● **What this exercise asks**
1. In the text on how Sling resolves an AEM page, where is the "Recent Requests" tool available?
2. Transcribe the text on how Sling resolves an AEM page from "How does Sling resolve" to "other extensions ?", including both ends.

● **Excerpt provided**
------------------------------------------------------------------------

How does Sling resolve an AEM Page to the correct resource type?

On the AEM forum there’s an interesting question:

Does this mean that all requests to the page node are internally redirected to _jcr_content for HTML and XML calls but not for other extensions ?

Without answering the question right here, it raises the question: How is a cq:Page node actually resolved? Or how does Sling know, that it should resolve a call to a cq:Page node to the resourcetype specified in its jcr:content node? Especially since the “cq:Page” does not have a “sling:resourceType” property at all?

A minimal page can look like this (JSON dump):

{
  "jcr:primaryType": "cq:Page",
  "jcr:createdBy": "admin",
  "jcr:created": "Mon Dec 03 2018 19:09:44 GMT+0100",
  "jcr:content": {
    "jcr:primaryType": "cq:PageContent",
    "jcr:createdBy": "admin",
    "cq:redirectTarget": "/content/we-retail/us/en",
    "jcr:created": "Mon Dec 03 2018 19:09:44 GMT+0100",
    "cq:lastModified": "Tue Feb 09 2016 00:05:48 GMT+0100",
    "sling:resourceType": "weretail/components/structure/page",
    "cq:allowedTemplates": ["/conf/we-retail/settings/wcm/templates/.*"]
    }
}

A good tool to understand how a page is rendered is the “Recent Requests” tool available in the OSGI webconsole (/system/console/requests).

------------------------------------------------------------------------

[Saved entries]
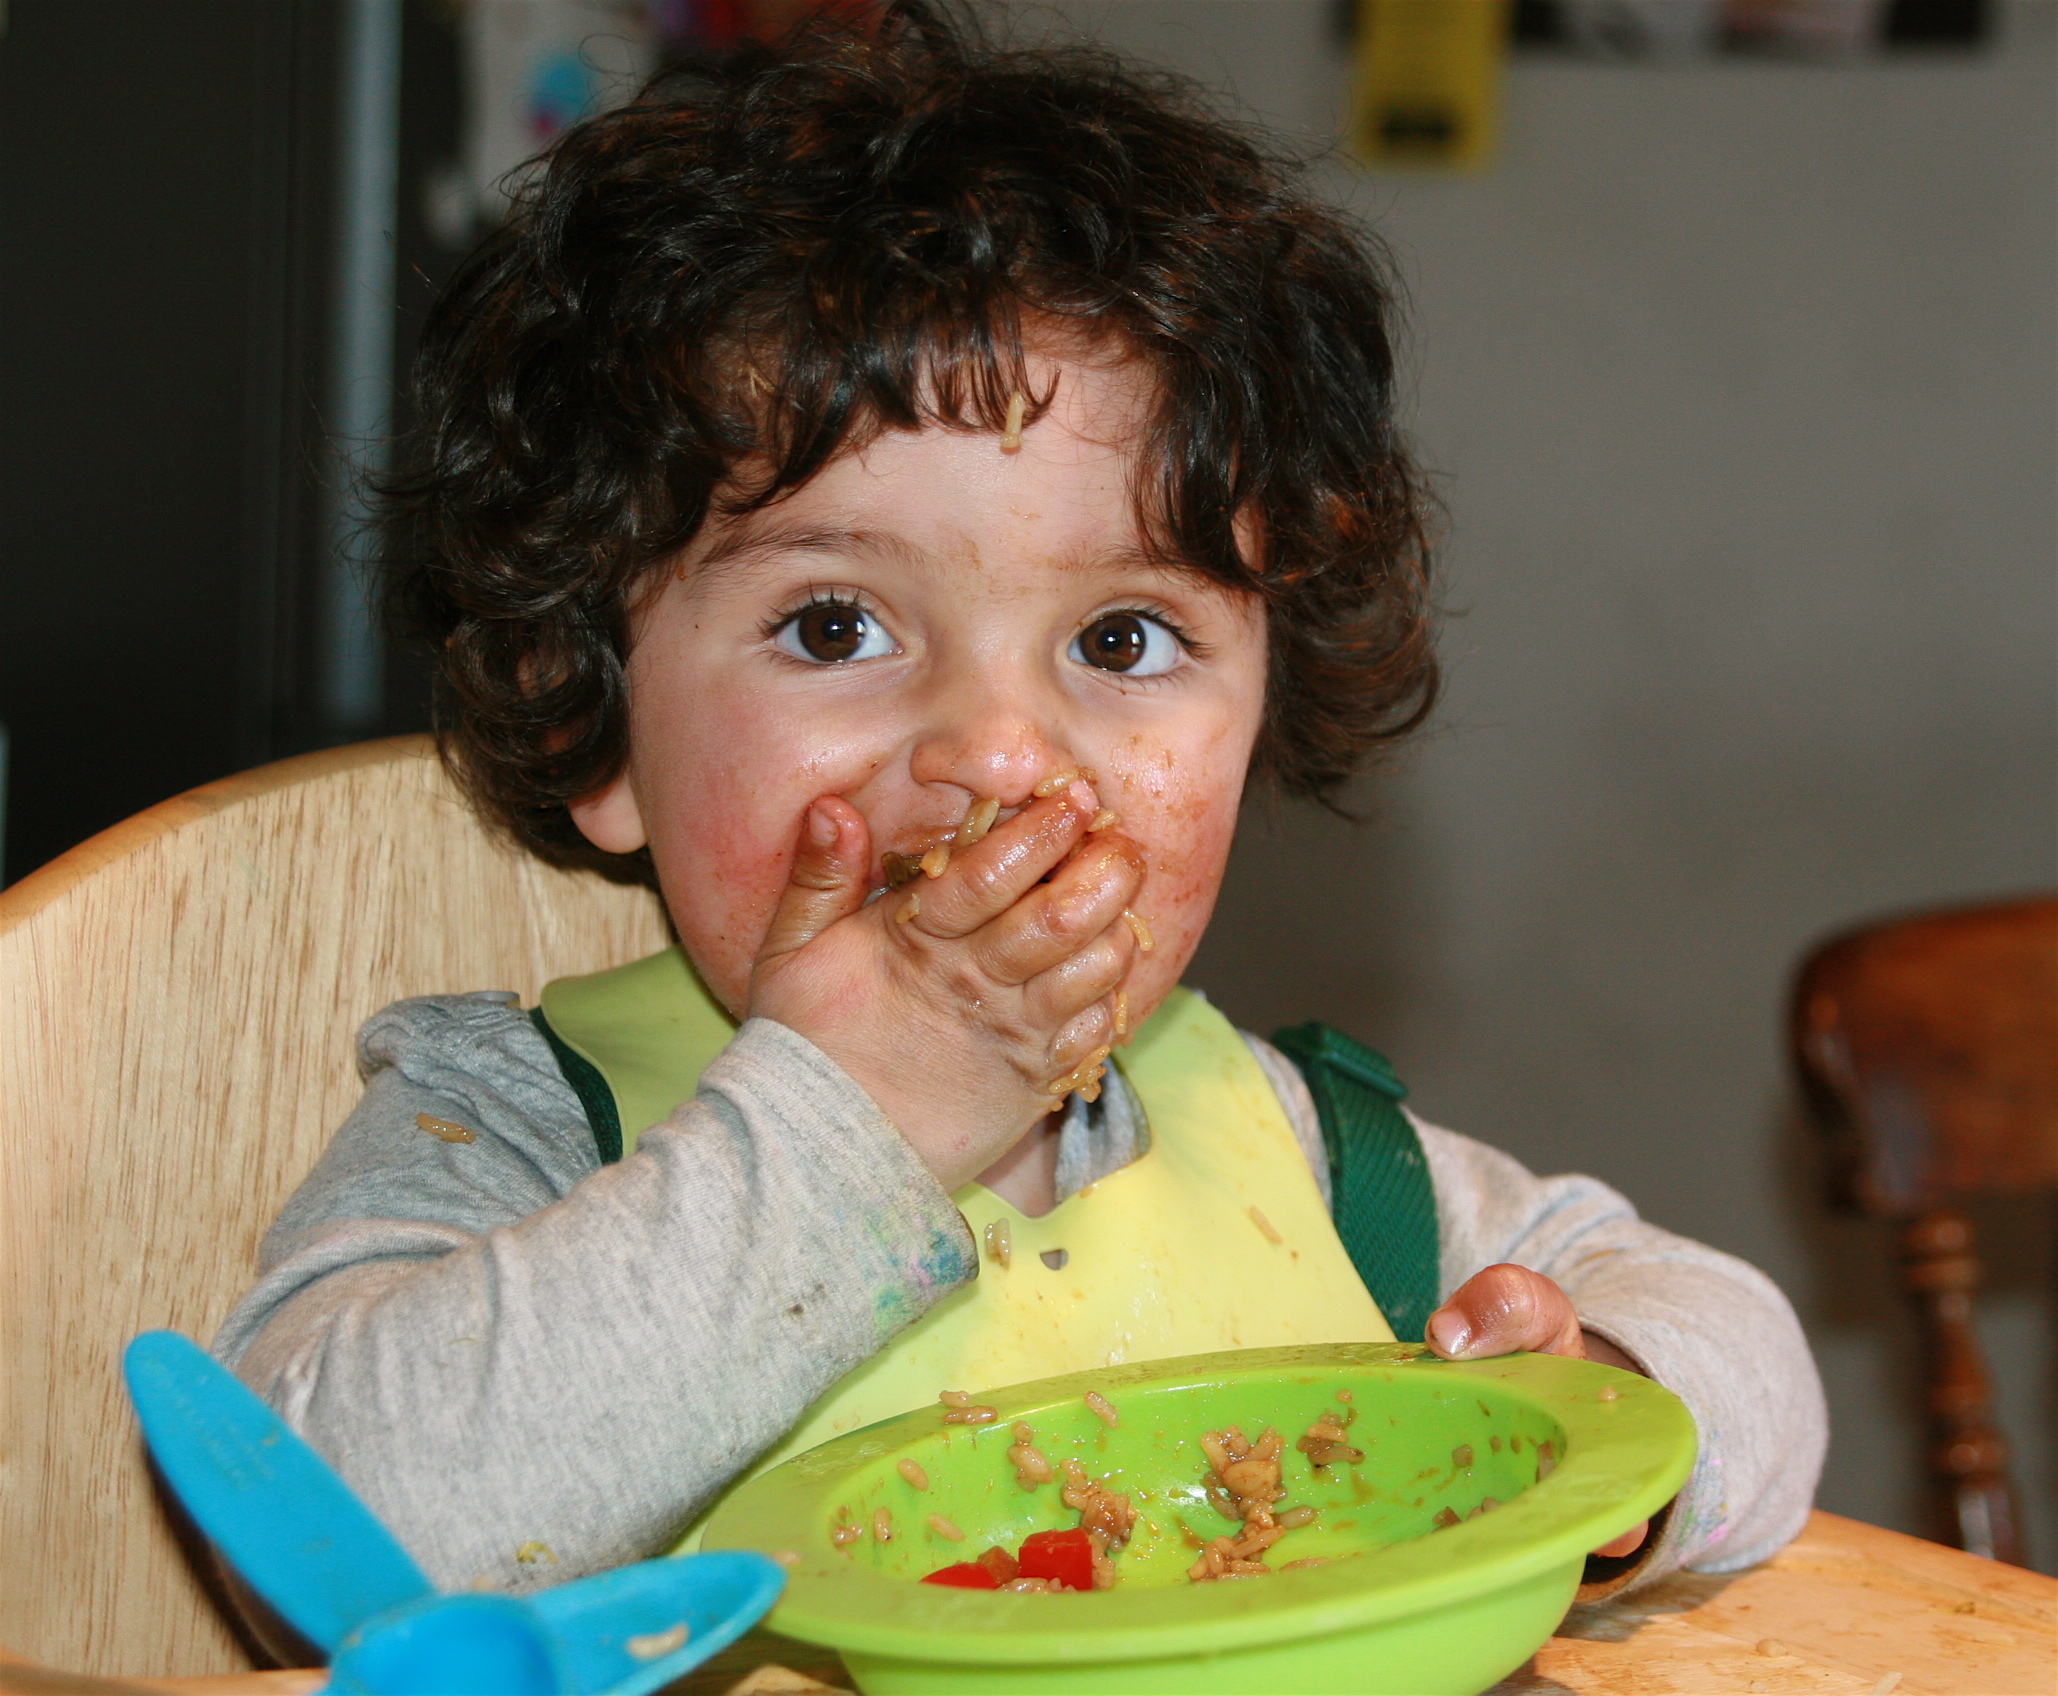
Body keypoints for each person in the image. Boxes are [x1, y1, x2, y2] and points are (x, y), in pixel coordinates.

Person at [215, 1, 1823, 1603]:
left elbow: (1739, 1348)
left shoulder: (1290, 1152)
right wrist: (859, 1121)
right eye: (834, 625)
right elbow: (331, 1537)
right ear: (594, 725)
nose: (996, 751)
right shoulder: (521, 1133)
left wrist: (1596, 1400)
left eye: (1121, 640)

------------------------------------------------------------------------

● **Replies**
1. In the OSGI webconsole (/system/console/requests).

2.
How does Sling resolve an AEM Page to the correct resource type?

On the AEM forum there’s an interesting question:

Does this mean that all requests to the page node are internally redirected to _jcr_content for HTML and XML calls but not for other extensions ?